U.S. soldier killed in suicide attack

BAGHDAD Two Iraqi contractors working at the base in Tamim province also were wounded, according to a brief statement from the military.

Tamim has a mixed population of Arabs, Kurds and Turkomen, with the oil-rich city of Kirkuk as its capital. Three American soldiers were killed last Wednesday by gunfire in Tamim.

Brig. Sarhat Qadir, a senior officer in the Kirkuk police department, said the bomber targeted a U.S. patrol base in a mostly Sunni Arab residential area in Rashad, about 25 miles southwest of Kirkuk.

The suicide attacker rammed his vehicle into blast walls outside the gates of the small U.S. base, located in a residential neighborhood of Sunni Arabs, Qadir said. He added that the explosives were concealed under tanned animal hides.

Earlier, the U.S. military issued a statement saying an American soldier died late Saturday when his vehicle was struck by a roadside bomb in eastern Baghdad.

At least 4,094 members of the U.S. military have died in the Iraq war since it began in March 2003, according to an Associated Press count.

In Baghdad, four police recruits were killed in a blast at the National Police headquarters, authorities said.

Another 22 people were wounded near the building's gate where recruits were gathering, they said. Police gave conflicting reports about whether the attack used mortars or a roadside bomb.

A mortar shell landed just outside Baghdad's Green Zone on Sunday, killing three civilians and wounding seven others, police said.

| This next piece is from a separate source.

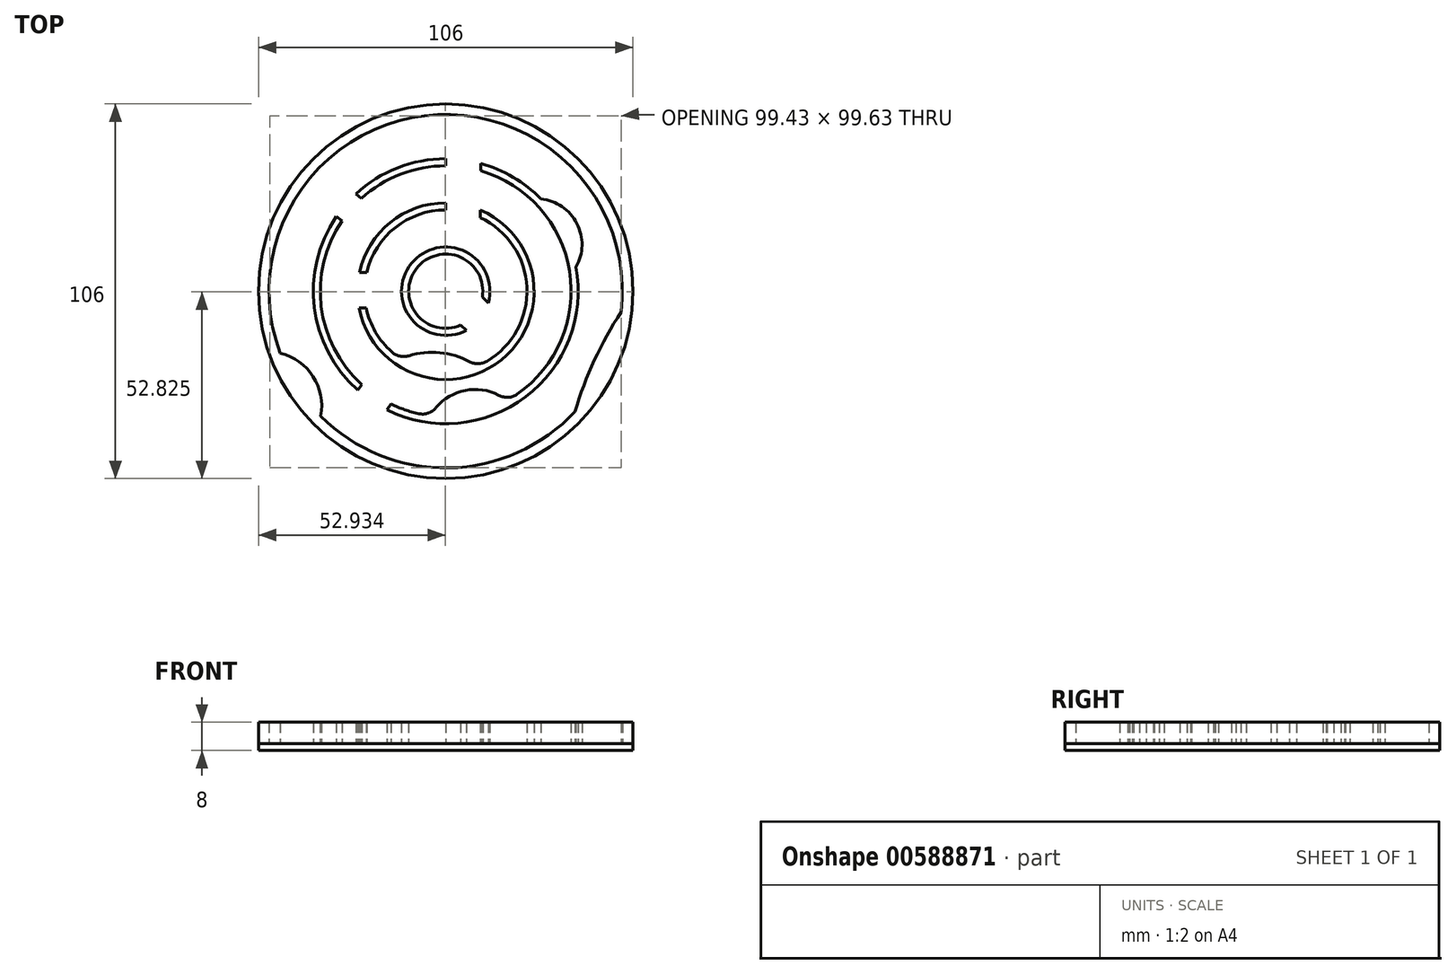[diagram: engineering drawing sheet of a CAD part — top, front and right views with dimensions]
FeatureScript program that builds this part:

The mortar was apparently targeting the Defense Ministry, which is inside the U.S.-guarded diplomatic zone, but fell short, they said.

Mortar and rocket attacks were once a daily occurrence in the Green Zone in central Baghdad, but have fallen off in recent weeks.

Another civilian was killed by a roadside bomb Sunday in northern Baghdad, police said. Five others were wounded in the attack, which took place about 100 yards from the Turkish Embassy. The target was believed to be a passing police patrol and not the embassy building.

Meanwhile, six shepherds were killed execution-style before dawn Sunday by suspected militants linked to al-Qaida masquerading as fellow herders east of Baghdad, police said.

The killings took place in a sprawling desert area where such militants are believed to have sought refuge after U.S.-Iraqi offensives against them in western Anbar province and in Baghdad, police said.

In Basra, Shiite extremists fired 10 rockets Sunday morning at the British base at the city's airport in the first attack there in nearly a month. No casualties were reported, but the attack raised concern that Shiite militias were trying to regroup after U.S. and British-backed Iraqi forces gained control of the city from extremists.

The U.S. command also announced that American soldiers in Baghdad captured an Iraqi arms dealer and "assassination squad" leader responsible for trafficking Shiite extremists in and out of neighboring Iran for training.

The arrest followed long-standing U.S. allegations that Iran arms, trains and funds Shiite Muslim militiamen inside Iraq - charges that Tehran denies. The arrest also coincided with a two-day visit to Iran by Iraqi Prime Minister Nouri al-Maliki, his second such trip in a year.

The Iraqi prime minister, himself a Shiite, is struggling to keep Washington happy while reassuring Iran, the largest Shiite nation, that a proposed U.S.-Iraqi security agreement would not make his country an American launching pad for attacks on Iran.

U.S. arrests against Shiite militiamen with alleged ties to Iran was likely to be on the agenda for al-Maliki's talks with Iranian officials.

U.S. soldiers, acting on intelligence from other Shiite militiamen already in custody, captured the Basra-based "special groups" leader late Saturday at a hideout in eastern Baghdad, according to a military statement.

"The wanted man is alleged to be a commander of an assassination squad in Basra, an arms dealer with connections to Iran and a document counterfeiter," the statement said.

He also arranges transportation of criminals into Iran for training, and then back into Iraq, it said. One of the leader's aides was also arrested without incident.

The U.S. military uses the term "special groups" to describe Shiite fighters defying a cease-fire order from anti-American cleric Muqtada al-Sadr, whose militiamen fought American and Iraqi forces for seven weeks until a May truce.

The military said in another statement that it captured six more suspected Sunni extremists Sunday in the northern city of Mosul, including an alleged al-Qaida in Iraq leader and another man who is a wiring expert in charge of a bombing cell there.

Two women were injured when American soldiers "breached the door of a target building" during the arrest raid, the statement said. Both were treated at the scene and then transported to an Iraqi hospital, it said.

Mosul is believed to be one of the last urban strongholds of al-Qaida in Iraq, and U.S. and Iraqi forces have battled with militants there in recent months.